In Kanade's view, the maturation of agents depends on resolving the memory issue first, as today's large-scale AI models, despite their ability to write code, conduct analyses, and generate reports, suffer from an inherent flaw: they do not understand users. Every interaction with a new AI product feels like meeting someone with amnesia, requiring the user to repeatedly explain their identity, current tasks, and past actions, with all context disappearing once the conversation ends. The entire AI infrastructure lacks a crucial ability: a user model. While large-scale models possess almost all publicly available internet knowledge, they cannot truly understand a specific individual because that person's data is not on the internet but scattered across computers, phones, NAS drives, cloud storage, cameras, meeting records, and various local devices. For AI, this information is virtually invisible, a problem that will become increasingly apparent as agents become widely used.
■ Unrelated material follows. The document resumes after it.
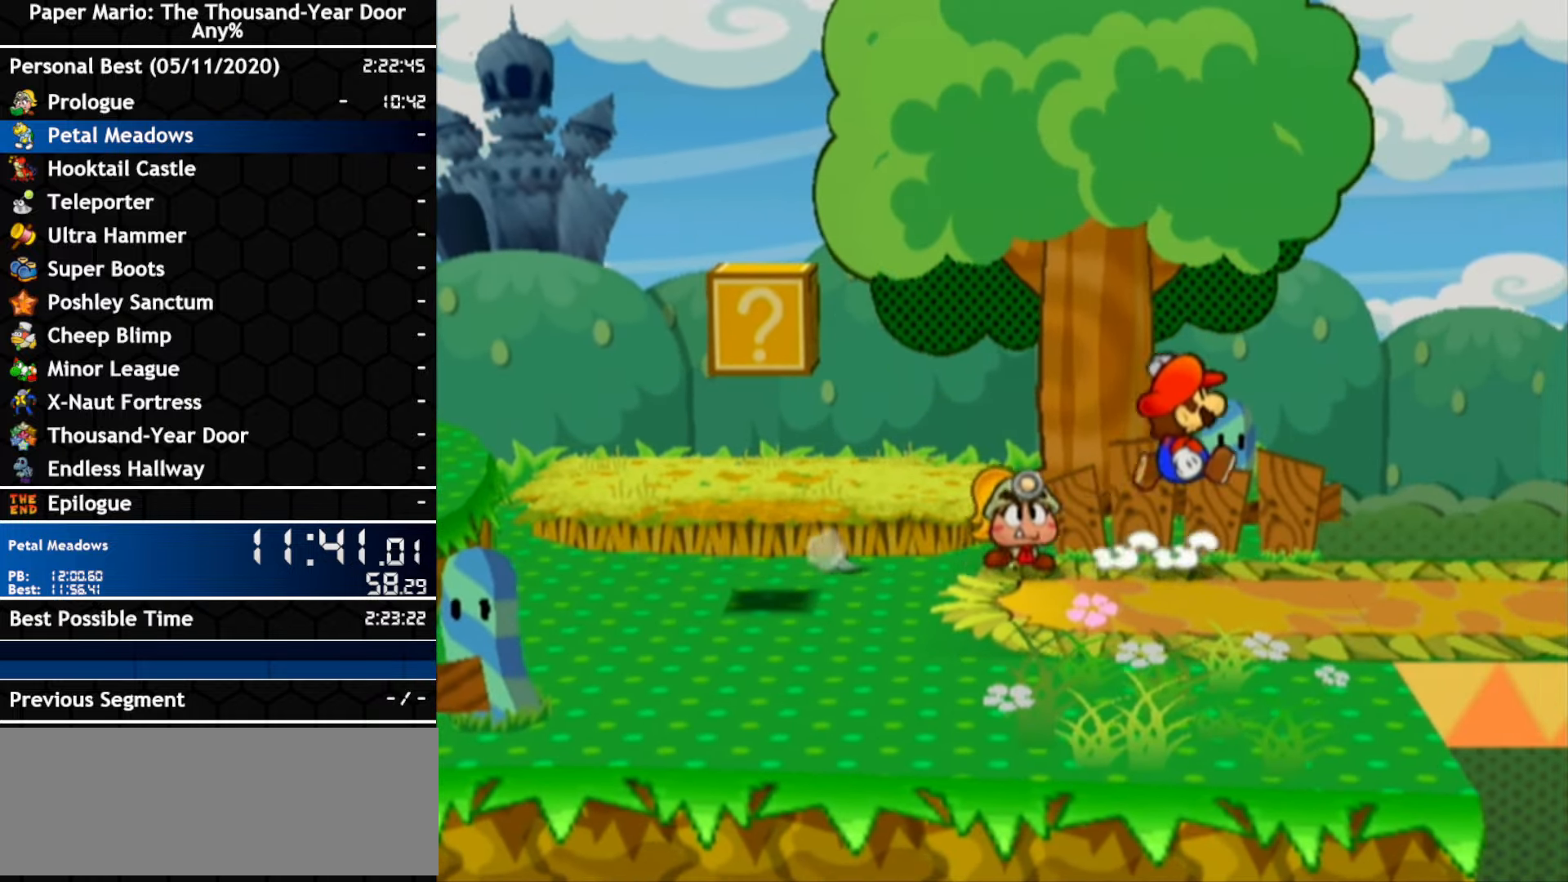
{"dt_ms": 500, "buttons": [], "left_stick": "right", "right_stick": "center", "events": [[300, "A", "up"]]}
When discussing agents, the focus often centers on task completion, but the emergence of millions or even hundreds of millions of agents raises critical questions about how they will understand users, know their past actions, and share personal context. Kanade argues that it is neither practical nor necessary for each agent to rebuild its own user memory; instead, a reasonable approach involves an independent Memory Layer. The 'Living Memory Graph Agent' would handle task execution while the Memory Layer manages users' memories, allowing all agents to understand users based on this unified system. This structure mirrors the operating systems of the internet era, where countless applications rely on a single underlying file system, suggesting the current agent ecosystem needs a similar memory system as common infrastructure.